DIRECTIVE — Rewrite the lines below, substituting "sectors" for every occurrence of "segments" and leaving all else unchanged.

MATERIAL FOR THIS TASK —
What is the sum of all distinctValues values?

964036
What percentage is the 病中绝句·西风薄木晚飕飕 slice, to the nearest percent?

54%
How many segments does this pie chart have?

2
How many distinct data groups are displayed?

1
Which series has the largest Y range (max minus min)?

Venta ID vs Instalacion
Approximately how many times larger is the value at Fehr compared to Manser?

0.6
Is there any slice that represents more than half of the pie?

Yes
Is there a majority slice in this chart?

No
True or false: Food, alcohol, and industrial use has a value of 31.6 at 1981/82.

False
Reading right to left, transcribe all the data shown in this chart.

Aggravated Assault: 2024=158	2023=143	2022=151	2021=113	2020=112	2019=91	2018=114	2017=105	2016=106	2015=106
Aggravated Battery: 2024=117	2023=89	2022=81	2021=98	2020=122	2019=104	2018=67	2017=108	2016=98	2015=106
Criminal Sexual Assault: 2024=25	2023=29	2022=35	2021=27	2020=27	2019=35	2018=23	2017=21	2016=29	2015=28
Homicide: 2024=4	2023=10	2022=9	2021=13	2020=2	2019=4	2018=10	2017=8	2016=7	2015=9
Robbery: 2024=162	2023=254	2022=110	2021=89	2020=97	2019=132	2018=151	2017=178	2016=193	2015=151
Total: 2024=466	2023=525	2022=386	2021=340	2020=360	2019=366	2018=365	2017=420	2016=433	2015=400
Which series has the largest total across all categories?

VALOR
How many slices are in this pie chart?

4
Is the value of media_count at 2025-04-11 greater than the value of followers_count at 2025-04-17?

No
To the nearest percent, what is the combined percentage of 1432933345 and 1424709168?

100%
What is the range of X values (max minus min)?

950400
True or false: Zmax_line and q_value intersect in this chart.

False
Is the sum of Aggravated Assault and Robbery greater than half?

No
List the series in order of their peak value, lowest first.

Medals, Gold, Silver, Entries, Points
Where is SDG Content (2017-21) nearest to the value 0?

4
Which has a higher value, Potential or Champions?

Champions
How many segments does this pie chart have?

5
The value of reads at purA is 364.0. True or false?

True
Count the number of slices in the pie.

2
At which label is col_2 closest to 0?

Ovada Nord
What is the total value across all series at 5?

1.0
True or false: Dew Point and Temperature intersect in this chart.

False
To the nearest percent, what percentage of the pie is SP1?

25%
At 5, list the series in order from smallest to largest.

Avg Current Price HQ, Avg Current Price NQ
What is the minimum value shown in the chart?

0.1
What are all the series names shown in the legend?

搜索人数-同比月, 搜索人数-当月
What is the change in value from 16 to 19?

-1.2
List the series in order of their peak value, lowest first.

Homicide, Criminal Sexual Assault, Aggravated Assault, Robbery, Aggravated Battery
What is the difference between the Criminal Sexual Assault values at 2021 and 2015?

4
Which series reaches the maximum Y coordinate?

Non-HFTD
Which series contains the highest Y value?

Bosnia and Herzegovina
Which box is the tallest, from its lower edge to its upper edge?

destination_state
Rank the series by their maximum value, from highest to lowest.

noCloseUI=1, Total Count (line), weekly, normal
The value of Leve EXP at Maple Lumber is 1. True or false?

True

EXERCISE OUTPUT —
What is the sum of all distinctValues values?

964036
What percentage is the 病中绝句·西风薄木晚飕飕 slice, to the nearest percent?

54%
How many sectors does this pie chart have?

2
How many distinct data groups are displayed?

1
Which series has the largest Y range (max minus min)?

Venta ID vs Instalacion
Approximately how many times larger is the value at Fehr compared to Manser?

0.6
Is there any slice that represents more than half of the pie?

Yes
Is there a majority slice in this chart?

No
True or false: Food, alcohol, and industrial use has a value of 31.6 at 1981/82.

False
Reading right to left, transcribe all the data shown in this chart.

Aggravated Assault: 2024=158	2023=143	2022=151	2021=113	2020=112	2019=91	2018=114	2017=105	2016=106	2015=106
Aggravated Battery: 2024=117	2023=89	2022=81	2021=98	2020=122	2019=104	2018=67	2017=108	2016=98	2015=106
Criminal Sexual Assault: 2024=25	2023=29	2022=35	2021=27	2020=27	2019=35	2018=23	2017=21	2016=29	2015=28
Homicide: 2024=4	2023=10	2022=9	2021=13	2020=2	2019=4	2018=10	2017=8	2016=7	2015=9
Robbery: 2024=162	2023=254	2022=110	2021=89	2020=97	2019=132	2018=151	2017=178	2016=193	2015=151
Total: 2024=466	2023=525	2022=386	2021=340	2020=360	2019=366	2018=365	2017=420	2016=433	2015=400
Which series has the largest total across all categories?

VALOR
How many slices are in this pie chart?

4
Is the value of media_count at 2025-04-11 greater than the value of followers_count at 2025-04-17?

No
To the nearest percent, what is the combined percentage of 1432933345 and 1424709168?

100%
What is the range of X values (max minus min)?

950400
True or false: Zmax_line and q_value intersect in this chart.

False
Is the sum of Aggravated Assault and Robbery greater than half?

No
List the series in order of their peak value, lowest first.

Medals, Gold, Silver, Entries, Points
Where is SDG Content (2017-21) nearest to the value 0?

4
Which has a higher value, Potential or Champions?

Champions
How many sectors does this pie chart have?

5
The value of reads at purA is 364.0. True or false?

True
Count the number of slices in the pie.

2
At which label is col_2 closest to 0?

Ovada Nord
What is the total value across all series at 5?

1.0
True or false: Dew Point and Temperature intersect in this chart.

False
To the nearest percent, what percentage of the pie is SP1?

25%
At 5, list the series in order from smallest to largest.

Avg Current Price HQ, Avg Current Price NQ
What is the minimum value shown in the chart?

0.1
What are all the series names shown in the legend?

搜索人数-同比月, 搜索人数-当月
What is the change in value from 16 to 19?

-1.2
List the series in order of their peak value, lowest first.

Homicide, Criminal Sexual Assault, Aggravated Assault, Robbery, Aggravated Battery
What is the difference between the Criminal Sexual Assault values at 2021 and 2015?

4
Which series reaches the maximum Y coordinate?

Non-HFTD
Which series contains the highest Y value?

Bosnia and Herzegovina
Which box is the tallest, from its lower edge to its upper edge?

destination_state
Rank the series by their maximum value, from highest to lowest.

noCloseUI=1, Total Count (line), weekly, normal
The value of Leve EXP at Maple Lumber is 1. True or false?

True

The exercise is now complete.